Now we start work on page 8829:
- openPage makes a Title from the selected row.
- If the page is a redirect, it will get a WikiPage object for the Title object and then call that class's getRedirectTarget() .
- This method first checks to see if the page is a redirect, logical enough: if ( !$this->mTitle->isRedirect() ) {
- Title->isRedirect() calls getArticleID() on the Title object, with an argument of 0.
- Because at this point the article ID has not been set in the Title Object, we wind up at $this->mArticleID = $linkCache->addLinkObj( $this );
- We're going to look up the info in the link cache. Guess what the key is: पृष्ठम्:Kumarasambhavam_-_Mallinatha_-_1888.djvu/5
- And guess what page id it has: 8821.
BOOM.
This gets caught in the constructor for RevisionStoreRecord.php whch gets passed a revision row for page id 8829, with a title claiming now to be for page id 8821.

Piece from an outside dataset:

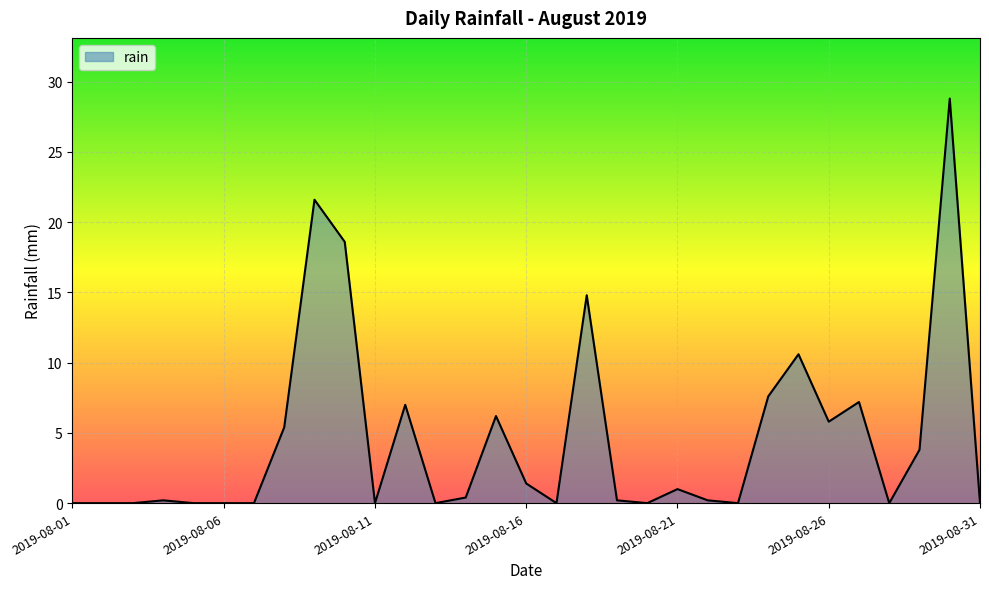

What is the greatest value displayed?

28.8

[7381d9d77b7aef61403caffe] [no req] InvalidArgumentException from line 100 of /srv/mediawiki_atg/php-1.33.0-wmf.23/includes/Revision/RevisionStoreRecord.php: The given Title does not belong to page ID 8829 but actually belongs to 8821 Backtrace: #0 /srv/mediawiki_atg/php-1.33.0-wmf.23/includes/Revision/RevisionStore.php(1820): MediaWiki\Revision\RevisionStoreRecord->__construct(Title, User, CommentStoreComment, stdClass, MediaWiki\Revision\RevisionSlots, boolean) #1 /srv/mediawiki_atg/php-1.33.0-wmf.23/includes/export/XmlDumpWriter.php(332): MediaWiki\Revision\RevisionStore->newRevisionFromRow(stdClass, integer, Title) #2 /srv/mediawiki_atg/php-1.33.0-wmf.23/includes/export/WikiExporter.php(485): XmlDumpWriter->writeRevision(stdClass) #3 /srv/mediawiki_atg/php-1.33.0-wmf.23/includes/export/WikiExporter.php(445): WikiExporter->outputPageStreamBatch(Wikimedia\Rdbms\ResultWrapper, stdClass) #4 /srv/mediawiki_atg/php-1.33.0-wmf.23/includes/export/WikiExporter.php(269): WikiExporter->dumpPages(string, boolean) #5 /srv/mediawiki_atg/php-1.33.0-wmf.23/includes/export/WikiExporter.php(154): WikiExporter->dumpFrom(string, boolean) #6 /srv/mediawiki_atg/php-1.33.0-wmf.23/maintenance/includes/BackupDumper.php(288): WikiExporter->pagesByRange(integer, integer, boolean) #7 /srv/mediawiki_atg/php-1.33.0-wmf.23/maintenance/dumpBackup.php(81): BackupDumper->dump(integer, integer) #8 /srv/mediawiki_atg/php-1.33.0-wmf.23/maintenance/doMaintenance.php(94): DumpBackup->execute() #9 /srv/mediawiki_atg/php-1.33.0-wmf.23/maintenance/dumpBackup.php(138): require_once(string) #10 /srv/mediawiki_atg/multiversion/MWScript.php(100): require_once(string) #11 {main}
I have no idea what the right fix is.